The urinary bladder is involved in 1-4% of all inguinal hernias (1,2), with the incidence rising to 10% in obese males between 50 (3). There is a 70% male predominance, with most occurring on the right side and are more commonly direct herniations (5). The inguinal and femoral areas account for 75% and 23% respectively, with 2% occurring outside the groin. Massive (where >50% of the bladder is out of its pelvic position) are extremely rare, with less than 120 reported in the literature.


A 56 year old male presented with a 12 month history of an intermittent swelling in his right hemi-scrotum, moderate storage lower urinary tract symptoms, and of late, manual compression of his scrotum to complete bladder emptying.

On physical examination, the abdomen was soft, with no flank mass or tenderness. There was a non-tender irreducible inguinoscrotal swelling. The prostate was mildly enlarged with a normal PSA and negative urine microscopy and culture. An ultrasound examination was unhelpful in aiding diagnosis and an MRI was performed (Figure 1)


Intra-operative findings (Figure 2) showed a paraperitoneal subtotal prolapse of the bladder through the internal inguinal ring, into the scrotum. Following reduction of the bladder to its normal anatomical position, a tension free mesh repair was performed. He had an uneventful recovery, with significant improvement in his symptomology.



Small bladder hernias are usually asymptomatic while patients with large inguinoscrotal bladder hernias, as in our case, commonly report 2 stage micturition with the second stage precipitated by external compression of the inguinoscrotal region (5,8).

The pathophysiology of inguinoscrotal bladder hernias is conditioned by weakness of the abdominal and bladder walls. The presence of bladder outlet obstruction, such as prostatic enlargement or urethral stricture disease, increases intra-abdominal pressure during micturition which in turn favours herniation (9). Weakness of the pelvic floor or space occupying pelvic masses can also lead to herniation. Finally obesity maybe responsible and herniation could also follow trauma or surgical complications.

Complications of an inguinoscrotal bladder herniation include cystolithiasis, vesico-ureteric reflux, sepsis, unilateral or bilateral ureteric obstruction, renal failure and strangulation with secondary ischaemia of the bladder wall and bladder rupture (7,9). Oruc et al (6) reported an 11% incidence of urothelial malignancies in a case series of 116 patients with bladder herniations, the majority being bladder urothelium carcinoma followed by hyperplastic polyps and prostate cancer.

************

_Actions to take_.
a - In the bladder hernia case report, what repair was carried out after the bladder was returned to its normal anatomical position?
b - Write the next part of the bladder hernia case report, picking up after its final sentence.
You can ignore the records that come after this text.

************

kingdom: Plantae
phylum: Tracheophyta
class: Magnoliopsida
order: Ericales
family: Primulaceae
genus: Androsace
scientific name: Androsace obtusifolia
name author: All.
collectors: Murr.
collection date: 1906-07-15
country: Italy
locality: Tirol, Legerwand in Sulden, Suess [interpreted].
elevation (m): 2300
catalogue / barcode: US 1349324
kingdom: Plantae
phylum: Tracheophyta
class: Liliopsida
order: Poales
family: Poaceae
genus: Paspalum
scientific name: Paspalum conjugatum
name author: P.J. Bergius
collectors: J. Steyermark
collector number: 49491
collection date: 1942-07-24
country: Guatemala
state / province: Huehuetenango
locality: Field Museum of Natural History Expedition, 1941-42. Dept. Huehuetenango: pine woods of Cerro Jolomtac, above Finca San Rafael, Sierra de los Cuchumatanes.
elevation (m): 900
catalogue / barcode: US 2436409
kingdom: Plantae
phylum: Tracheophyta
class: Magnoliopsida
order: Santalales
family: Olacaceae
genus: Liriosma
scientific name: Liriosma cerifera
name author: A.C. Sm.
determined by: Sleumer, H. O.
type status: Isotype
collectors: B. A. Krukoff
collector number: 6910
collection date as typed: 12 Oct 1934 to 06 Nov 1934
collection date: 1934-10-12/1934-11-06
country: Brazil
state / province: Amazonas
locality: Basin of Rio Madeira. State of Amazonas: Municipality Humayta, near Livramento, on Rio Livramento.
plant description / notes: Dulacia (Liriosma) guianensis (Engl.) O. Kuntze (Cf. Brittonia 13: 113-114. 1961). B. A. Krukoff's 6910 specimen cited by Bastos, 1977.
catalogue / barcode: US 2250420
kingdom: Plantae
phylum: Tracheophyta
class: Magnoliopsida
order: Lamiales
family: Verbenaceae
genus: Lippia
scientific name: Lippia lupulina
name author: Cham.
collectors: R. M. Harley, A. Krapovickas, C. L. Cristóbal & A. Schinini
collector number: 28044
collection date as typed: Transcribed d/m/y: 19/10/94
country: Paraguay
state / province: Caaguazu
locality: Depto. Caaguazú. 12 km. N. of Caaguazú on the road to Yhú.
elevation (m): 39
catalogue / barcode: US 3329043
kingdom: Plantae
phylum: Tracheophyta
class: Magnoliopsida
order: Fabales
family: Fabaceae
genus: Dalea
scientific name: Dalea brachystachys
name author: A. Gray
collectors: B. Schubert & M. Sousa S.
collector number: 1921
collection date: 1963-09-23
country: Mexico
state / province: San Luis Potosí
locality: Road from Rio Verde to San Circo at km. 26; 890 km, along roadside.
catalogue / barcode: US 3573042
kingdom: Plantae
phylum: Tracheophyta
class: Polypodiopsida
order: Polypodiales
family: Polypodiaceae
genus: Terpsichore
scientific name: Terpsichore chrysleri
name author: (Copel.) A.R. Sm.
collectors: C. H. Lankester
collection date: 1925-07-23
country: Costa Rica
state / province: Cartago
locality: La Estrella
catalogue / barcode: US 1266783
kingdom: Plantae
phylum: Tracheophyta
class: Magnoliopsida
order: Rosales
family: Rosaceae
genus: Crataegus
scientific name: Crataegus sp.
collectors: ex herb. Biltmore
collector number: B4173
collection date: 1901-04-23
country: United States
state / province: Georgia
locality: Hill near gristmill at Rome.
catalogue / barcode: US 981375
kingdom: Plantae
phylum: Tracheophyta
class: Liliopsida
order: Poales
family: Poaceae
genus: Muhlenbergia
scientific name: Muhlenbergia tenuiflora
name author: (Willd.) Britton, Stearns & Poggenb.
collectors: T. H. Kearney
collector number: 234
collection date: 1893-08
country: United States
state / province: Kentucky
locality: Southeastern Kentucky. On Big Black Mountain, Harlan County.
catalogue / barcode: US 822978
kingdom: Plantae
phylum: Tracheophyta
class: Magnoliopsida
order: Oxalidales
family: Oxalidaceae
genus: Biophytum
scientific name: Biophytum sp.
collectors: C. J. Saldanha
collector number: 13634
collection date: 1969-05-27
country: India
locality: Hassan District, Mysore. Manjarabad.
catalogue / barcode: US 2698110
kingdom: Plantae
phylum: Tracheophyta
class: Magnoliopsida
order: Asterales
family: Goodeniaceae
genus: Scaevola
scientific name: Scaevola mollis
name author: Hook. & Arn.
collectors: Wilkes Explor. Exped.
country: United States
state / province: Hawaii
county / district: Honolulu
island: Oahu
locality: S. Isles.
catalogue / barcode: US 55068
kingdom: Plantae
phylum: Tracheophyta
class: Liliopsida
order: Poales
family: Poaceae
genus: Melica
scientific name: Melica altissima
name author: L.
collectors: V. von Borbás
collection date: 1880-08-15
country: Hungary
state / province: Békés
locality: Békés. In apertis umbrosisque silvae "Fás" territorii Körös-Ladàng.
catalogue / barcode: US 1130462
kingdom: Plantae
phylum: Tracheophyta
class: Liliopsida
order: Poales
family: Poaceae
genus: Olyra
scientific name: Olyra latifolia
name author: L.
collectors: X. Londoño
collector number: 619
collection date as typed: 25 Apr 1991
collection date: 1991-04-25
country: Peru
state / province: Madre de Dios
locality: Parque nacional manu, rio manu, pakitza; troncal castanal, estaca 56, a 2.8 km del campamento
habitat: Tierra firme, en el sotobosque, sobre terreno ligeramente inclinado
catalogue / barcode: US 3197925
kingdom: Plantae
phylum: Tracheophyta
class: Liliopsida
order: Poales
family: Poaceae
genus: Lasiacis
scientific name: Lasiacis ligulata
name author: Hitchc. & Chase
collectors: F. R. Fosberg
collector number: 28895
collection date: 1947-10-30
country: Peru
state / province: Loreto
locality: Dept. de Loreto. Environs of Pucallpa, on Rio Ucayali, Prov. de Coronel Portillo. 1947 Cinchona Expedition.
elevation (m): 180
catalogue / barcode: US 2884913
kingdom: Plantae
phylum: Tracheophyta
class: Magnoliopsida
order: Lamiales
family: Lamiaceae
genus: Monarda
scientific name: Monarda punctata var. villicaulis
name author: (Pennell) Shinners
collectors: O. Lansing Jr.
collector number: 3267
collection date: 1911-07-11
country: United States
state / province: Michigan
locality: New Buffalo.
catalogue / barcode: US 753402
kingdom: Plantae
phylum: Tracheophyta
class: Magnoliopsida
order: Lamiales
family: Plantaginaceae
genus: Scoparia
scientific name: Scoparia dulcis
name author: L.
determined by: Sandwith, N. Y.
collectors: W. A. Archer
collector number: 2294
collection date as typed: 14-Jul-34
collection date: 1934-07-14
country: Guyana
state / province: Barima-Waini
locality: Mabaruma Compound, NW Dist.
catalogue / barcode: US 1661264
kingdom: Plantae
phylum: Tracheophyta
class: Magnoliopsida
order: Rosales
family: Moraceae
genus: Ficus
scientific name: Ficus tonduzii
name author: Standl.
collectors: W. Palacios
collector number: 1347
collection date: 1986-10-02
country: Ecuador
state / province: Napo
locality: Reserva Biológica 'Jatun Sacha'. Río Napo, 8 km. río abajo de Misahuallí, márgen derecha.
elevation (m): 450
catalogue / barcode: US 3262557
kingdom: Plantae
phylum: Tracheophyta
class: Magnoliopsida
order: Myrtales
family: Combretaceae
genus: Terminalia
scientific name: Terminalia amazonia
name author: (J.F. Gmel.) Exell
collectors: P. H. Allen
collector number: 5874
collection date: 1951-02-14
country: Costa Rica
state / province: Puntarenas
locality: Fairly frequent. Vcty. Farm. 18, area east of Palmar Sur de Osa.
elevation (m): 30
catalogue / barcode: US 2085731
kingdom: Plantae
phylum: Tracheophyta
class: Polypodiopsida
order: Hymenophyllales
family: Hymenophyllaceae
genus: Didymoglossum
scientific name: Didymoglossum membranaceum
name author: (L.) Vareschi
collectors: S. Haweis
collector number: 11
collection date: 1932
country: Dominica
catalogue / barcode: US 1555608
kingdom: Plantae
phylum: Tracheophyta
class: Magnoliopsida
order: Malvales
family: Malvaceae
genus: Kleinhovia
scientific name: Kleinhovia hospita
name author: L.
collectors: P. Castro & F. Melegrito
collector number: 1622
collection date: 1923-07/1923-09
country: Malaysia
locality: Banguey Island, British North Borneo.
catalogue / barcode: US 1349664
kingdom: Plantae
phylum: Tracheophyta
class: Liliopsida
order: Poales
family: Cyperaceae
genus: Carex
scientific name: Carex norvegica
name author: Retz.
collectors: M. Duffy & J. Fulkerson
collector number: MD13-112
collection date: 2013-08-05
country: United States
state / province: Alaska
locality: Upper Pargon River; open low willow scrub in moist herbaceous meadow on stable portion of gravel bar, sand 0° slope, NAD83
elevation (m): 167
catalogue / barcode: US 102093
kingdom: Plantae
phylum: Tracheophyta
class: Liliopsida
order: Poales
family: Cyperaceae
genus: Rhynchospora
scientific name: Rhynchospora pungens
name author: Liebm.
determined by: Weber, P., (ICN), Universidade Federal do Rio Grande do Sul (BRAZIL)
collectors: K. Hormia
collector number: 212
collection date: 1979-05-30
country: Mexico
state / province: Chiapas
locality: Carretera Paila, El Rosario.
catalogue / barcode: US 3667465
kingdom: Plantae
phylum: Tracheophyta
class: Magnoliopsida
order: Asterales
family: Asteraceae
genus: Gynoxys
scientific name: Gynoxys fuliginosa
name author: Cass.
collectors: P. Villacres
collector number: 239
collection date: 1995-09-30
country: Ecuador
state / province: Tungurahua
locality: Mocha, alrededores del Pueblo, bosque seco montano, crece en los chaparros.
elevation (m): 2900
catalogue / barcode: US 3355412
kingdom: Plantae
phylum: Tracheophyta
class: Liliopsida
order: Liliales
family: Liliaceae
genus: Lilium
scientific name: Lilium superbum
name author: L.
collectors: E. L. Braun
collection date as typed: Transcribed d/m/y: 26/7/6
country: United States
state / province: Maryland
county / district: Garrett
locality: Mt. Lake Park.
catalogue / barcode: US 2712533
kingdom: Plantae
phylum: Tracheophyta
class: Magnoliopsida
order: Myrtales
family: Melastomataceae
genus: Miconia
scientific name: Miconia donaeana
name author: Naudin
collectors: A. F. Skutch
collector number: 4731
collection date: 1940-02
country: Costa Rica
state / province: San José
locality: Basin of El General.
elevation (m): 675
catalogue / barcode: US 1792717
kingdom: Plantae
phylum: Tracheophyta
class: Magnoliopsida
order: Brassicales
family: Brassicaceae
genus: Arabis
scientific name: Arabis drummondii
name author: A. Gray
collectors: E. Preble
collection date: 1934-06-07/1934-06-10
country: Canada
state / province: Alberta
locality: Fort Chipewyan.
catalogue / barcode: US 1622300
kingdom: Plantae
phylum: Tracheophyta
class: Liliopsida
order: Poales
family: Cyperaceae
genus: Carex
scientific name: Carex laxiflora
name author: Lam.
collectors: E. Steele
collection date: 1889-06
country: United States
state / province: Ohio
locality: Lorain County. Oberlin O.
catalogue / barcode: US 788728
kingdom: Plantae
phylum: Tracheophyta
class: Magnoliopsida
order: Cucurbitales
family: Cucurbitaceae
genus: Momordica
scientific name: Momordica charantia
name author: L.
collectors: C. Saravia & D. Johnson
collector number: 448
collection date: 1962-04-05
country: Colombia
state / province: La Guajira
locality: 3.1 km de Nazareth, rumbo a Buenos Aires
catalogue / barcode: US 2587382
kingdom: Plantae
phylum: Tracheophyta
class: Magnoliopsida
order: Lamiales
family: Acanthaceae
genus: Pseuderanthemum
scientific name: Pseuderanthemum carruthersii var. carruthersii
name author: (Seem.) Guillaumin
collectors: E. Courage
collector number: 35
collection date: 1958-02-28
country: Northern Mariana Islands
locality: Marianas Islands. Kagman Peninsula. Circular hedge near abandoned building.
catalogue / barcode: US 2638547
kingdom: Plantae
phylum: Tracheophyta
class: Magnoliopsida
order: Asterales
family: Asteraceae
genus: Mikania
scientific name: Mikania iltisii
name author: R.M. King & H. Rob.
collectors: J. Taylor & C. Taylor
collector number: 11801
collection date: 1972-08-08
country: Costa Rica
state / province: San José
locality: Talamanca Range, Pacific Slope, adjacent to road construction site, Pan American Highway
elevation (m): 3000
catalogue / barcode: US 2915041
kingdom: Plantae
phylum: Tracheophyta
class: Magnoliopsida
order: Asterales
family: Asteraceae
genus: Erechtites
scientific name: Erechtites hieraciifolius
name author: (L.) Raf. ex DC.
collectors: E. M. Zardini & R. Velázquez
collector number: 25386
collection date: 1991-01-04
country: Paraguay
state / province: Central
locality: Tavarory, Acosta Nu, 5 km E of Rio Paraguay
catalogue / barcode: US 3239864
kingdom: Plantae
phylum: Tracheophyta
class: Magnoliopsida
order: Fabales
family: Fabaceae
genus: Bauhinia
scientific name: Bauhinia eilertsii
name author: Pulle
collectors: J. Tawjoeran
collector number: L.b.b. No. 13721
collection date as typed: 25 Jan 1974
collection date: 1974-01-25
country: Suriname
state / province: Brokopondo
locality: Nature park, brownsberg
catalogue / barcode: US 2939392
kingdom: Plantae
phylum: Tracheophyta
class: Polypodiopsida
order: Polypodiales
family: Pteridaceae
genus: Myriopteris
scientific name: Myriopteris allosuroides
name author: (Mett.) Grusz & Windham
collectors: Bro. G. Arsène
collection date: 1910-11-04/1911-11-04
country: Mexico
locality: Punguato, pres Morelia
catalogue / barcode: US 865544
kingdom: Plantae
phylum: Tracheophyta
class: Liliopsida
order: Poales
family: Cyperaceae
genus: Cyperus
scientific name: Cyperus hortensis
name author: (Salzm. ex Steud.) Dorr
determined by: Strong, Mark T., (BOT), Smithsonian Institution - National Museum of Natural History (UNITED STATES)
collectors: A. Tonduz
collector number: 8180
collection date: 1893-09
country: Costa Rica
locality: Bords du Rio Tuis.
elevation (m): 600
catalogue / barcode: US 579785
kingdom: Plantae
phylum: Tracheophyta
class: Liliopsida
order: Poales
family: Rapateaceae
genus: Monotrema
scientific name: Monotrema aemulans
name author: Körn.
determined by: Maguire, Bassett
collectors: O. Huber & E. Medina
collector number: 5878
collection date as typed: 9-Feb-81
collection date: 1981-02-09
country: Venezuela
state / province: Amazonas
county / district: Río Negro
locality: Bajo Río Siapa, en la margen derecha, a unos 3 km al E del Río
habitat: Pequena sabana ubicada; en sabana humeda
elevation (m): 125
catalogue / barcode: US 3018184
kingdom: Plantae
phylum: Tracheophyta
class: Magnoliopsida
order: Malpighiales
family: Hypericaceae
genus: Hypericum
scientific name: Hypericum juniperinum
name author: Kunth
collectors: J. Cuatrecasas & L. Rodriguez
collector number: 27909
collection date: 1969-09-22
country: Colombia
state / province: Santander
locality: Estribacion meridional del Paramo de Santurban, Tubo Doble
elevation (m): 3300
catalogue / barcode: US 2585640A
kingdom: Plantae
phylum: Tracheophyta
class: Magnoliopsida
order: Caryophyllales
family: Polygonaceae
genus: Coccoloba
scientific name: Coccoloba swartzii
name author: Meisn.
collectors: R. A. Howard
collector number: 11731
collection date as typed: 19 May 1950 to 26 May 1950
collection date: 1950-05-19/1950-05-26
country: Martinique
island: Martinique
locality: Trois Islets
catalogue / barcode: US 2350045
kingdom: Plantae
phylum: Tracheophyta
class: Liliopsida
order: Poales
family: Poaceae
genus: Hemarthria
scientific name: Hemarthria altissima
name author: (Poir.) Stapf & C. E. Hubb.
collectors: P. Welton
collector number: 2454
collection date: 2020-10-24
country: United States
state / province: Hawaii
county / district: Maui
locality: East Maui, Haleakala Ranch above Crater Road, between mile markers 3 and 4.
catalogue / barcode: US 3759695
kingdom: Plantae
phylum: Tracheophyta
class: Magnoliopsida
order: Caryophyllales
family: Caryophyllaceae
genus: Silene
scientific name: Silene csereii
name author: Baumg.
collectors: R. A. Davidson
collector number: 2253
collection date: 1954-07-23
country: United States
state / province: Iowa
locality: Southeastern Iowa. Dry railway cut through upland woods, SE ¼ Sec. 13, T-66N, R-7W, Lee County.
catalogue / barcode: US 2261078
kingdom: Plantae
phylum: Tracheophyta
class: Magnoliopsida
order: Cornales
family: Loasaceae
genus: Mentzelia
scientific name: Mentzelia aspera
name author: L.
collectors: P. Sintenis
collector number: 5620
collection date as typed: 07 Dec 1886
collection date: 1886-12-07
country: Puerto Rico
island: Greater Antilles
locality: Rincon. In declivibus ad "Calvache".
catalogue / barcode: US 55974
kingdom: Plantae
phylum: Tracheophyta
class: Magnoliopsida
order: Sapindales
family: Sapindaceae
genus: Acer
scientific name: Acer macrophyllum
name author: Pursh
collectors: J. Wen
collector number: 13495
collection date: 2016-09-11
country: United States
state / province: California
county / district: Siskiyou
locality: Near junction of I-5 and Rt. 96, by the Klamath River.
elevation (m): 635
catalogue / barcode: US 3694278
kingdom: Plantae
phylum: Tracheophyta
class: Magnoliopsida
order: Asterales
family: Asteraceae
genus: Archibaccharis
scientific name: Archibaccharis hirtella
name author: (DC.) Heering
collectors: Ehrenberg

************

_Answers below_.
a - A tension-free mesh repair.

b -
The pre-operative diagnosis of a bladder herniation is preferable to avoid potential iatrogenic surgical complications. Injury to the bladder occurs in approximately 12% of patients (4,7). A voiding cystogram should be performed in patients whom a bladder hernia is suspected from the history. Characteristically, a dumbbell shaped bladder is seen on cystography. Investigative modalities for scrotal cystocoeles can include ultrasonography, computerised tomography and magnetic resonance imaging. Imaging aids diagnosis and surgical planning, as anatomical deformities and possible complications can be identified (9). Tissue with similar consistency to the bladder within the hernial sac, change in the dimensions in the inguinal canal pre- and post-micturition and continuity between bladder and the hernia contents may indicate a bladder herniation (10).

The majority of bladder hernias are discovered intra-operatively, with only 7% diagnosed pre-operatively and 16% post-operatively owing to complications (6). Inguinal bladder hernias are classified as intraperitoneal, paraperitoneal or extraperitoneal. Most cases are paraperitoneal (60%), with an extraperitoneal portion of herniated bladder only partly accompanied by peritoneum (7,9). Purely intraperitoneal cases are rare, whilst extraperitoneal cases account for 30% (7).

An inguinoscrotal bladder hernia encountered during hernia repair should be reduced and a standard hernia repair performed. Bladder resection should be reserved for a necrotic portion of bladder, or the presence of a bladder malignancy (4,7,9,10).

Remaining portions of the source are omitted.